ACTIVITY
Which lines in the data below contain the string "Scripts"? Show each one.

Saved entries
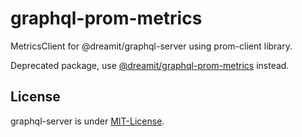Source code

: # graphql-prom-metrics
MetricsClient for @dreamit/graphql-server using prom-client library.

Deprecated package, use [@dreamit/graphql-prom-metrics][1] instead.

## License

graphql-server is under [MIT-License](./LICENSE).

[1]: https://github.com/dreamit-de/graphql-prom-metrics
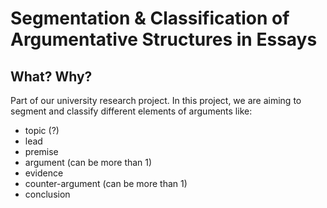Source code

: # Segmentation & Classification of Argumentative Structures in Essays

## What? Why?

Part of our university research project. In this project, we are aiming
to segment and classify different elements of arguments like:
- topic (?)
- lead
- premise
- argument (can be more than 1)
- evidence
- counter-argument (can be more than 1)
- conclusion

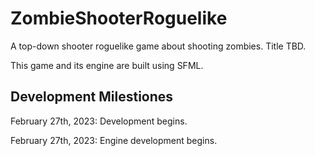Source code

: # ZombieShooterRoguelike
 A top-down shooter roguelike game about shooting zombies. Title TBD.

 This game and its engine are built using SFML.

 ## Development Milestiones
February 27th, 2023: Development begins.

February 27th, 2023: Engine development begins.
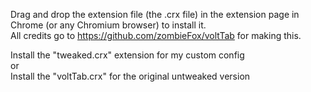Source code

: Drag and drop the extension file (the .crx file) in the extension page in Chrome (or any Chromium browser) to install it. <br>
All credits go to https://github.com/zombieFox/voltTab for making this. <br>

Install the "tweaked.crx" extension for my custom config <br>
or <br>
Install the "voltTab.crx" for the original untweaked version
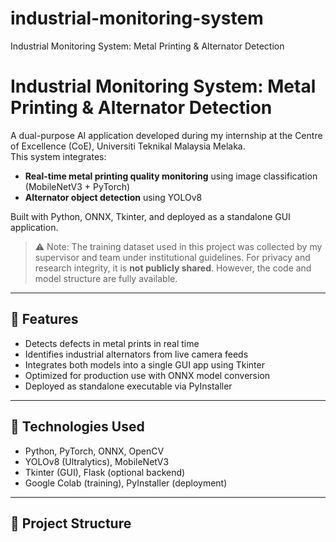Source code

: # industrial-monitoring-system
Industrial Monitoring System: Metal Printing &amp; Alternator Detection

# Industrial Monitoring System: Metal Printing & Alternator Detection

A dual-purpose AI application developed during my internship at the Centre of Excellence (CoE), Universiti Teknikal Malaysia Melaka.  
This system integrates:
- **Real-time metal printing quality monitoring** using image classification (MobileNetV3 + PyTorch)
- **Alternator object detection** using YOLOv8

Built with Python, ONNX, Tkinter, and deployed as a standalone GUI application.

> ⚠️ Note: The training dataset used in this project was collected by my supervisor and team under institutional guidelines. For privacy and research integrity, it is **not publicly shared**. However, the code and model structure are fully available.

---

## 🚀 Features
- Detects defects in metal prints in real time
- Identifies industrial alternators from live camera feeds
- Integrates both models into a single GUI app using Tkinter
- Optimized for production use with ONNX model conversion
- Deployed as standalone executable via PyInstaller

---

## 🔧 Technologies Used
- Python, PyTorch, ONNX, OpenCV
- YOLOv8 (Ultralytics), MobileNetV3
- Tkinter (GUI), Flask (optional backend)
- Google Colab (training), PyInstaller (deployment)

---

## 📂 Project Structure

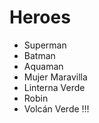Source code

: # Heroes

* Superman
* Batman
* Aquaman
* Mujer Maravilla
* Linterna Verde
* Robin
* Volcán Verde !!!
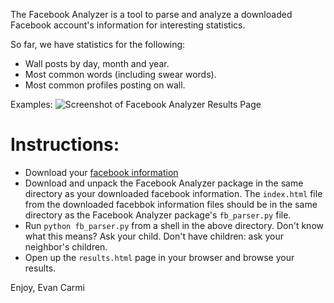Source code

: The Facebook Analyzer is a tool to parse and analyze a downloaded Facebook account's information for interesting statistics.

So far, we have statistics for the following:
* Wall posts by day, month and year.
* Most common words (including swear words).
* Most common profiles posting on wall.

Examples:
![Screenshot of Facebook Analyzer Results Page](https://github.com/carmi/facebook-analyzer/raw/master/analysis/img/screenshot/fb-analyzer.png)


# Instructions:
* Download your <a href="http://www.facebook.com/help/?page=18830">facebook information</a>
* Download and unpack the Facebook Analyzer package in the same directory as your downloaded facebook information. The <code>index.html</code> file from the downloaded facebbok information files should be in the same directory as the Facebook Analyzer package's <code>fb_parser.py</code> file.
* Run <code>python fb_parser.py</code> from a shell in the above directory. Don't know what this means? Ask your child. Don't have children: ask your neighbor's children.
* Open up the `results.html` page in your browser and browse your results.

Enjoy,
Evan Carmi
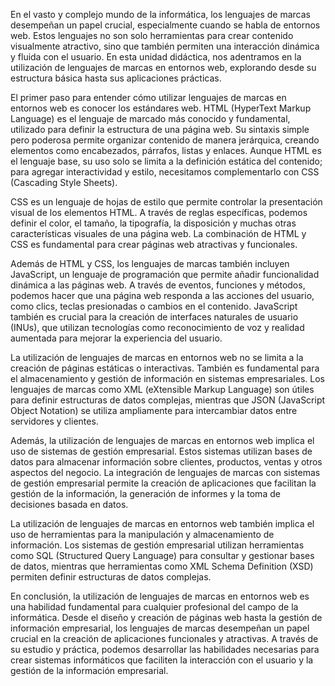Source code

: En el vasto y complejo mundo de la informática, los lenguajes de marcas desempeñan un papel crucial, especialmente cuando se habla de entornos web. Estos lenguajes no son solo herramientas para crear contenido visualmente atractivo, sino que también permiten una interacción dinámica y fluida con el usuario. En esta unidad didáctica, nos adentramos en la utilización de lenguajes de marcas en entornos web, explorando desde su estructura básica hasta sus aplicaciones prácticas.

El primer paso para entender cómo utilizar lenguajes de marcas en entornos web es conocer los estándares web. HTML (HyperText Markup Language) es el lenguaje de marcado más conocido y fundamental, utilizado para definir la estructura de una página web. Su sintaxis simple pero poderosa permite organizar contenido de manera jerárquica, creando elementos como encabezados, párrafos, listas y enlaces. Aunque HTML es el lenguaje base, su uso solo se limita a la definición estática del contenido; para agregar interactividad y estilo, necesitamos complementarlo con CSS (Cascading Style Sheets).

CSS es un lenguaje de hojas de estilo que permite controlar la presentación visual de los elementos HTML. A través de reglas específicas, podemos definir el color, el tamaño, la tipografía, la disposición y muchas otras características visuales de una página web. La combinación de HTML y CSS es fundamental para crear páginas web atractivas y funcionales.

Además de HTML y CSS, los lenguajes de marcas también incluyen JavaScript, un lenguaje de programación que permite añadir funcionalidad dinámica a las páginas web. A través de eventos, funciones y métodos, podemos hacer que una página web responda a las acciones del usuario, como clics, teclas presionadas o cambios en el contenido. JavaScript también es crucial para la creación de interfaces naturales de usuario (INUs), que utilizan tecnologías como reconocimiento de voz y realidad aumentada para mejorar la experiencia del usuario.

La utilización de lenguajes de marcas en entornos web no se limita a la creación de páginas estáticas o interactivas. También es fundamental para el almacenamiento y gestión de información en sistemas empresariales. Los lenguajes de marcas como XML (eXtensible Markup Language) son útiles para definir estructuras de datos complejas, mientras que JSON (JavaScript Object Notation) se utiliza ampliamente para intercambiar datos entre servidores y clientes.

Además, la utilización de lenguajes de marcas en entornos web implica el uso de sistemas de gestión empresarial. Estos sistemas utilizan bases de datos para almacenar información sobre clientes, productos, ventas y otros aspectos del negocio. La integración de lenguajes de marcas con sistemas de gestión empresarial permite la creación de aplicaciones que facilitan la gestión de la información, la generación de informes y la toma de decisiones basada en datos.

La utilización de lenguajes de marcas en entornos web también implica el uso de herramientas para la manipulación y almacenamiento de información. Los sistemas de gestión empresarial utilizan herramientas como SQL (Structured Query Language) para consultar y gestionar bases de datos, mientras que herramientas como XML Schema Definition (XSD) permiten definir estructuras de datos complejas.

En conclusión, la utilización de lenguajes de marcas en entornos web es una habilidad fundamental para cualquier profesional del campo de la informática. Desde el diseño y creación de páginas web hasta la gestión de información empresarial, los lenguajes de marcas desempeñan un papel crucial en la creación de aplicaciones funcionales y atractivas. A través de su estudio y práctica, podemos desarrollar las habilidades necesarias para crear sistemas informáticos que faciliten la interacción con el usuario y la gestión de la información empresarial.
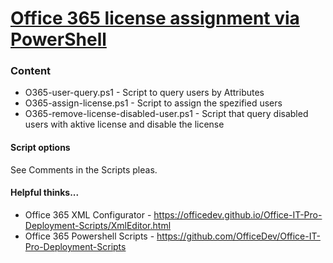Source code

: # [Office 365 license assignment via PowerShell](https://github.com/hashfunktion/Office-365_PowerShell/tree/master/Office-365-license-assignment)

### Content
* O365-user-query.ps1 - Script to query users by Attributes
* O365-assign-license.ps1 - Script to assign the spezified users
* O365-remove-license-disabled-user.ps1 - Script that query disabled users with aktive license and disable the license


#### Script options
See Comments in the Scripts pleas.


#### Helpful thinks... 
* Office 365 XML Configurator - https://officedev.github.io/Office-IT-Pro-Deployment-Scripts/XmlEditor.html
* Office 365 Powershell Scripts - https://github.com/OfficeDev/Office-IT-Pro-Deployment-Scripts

COMPLETED EXERCISE
See Comments in the Scripts pleas.
* Office 365 XML Configurator - https://officedev.github.io/Office-IT-Pro-Deployment-Scripts/XmlEditor.html
* Office 365 Powershell Scripts - https://github.com/OfficeDev/Office-IT-Pro-Deployment-Scripts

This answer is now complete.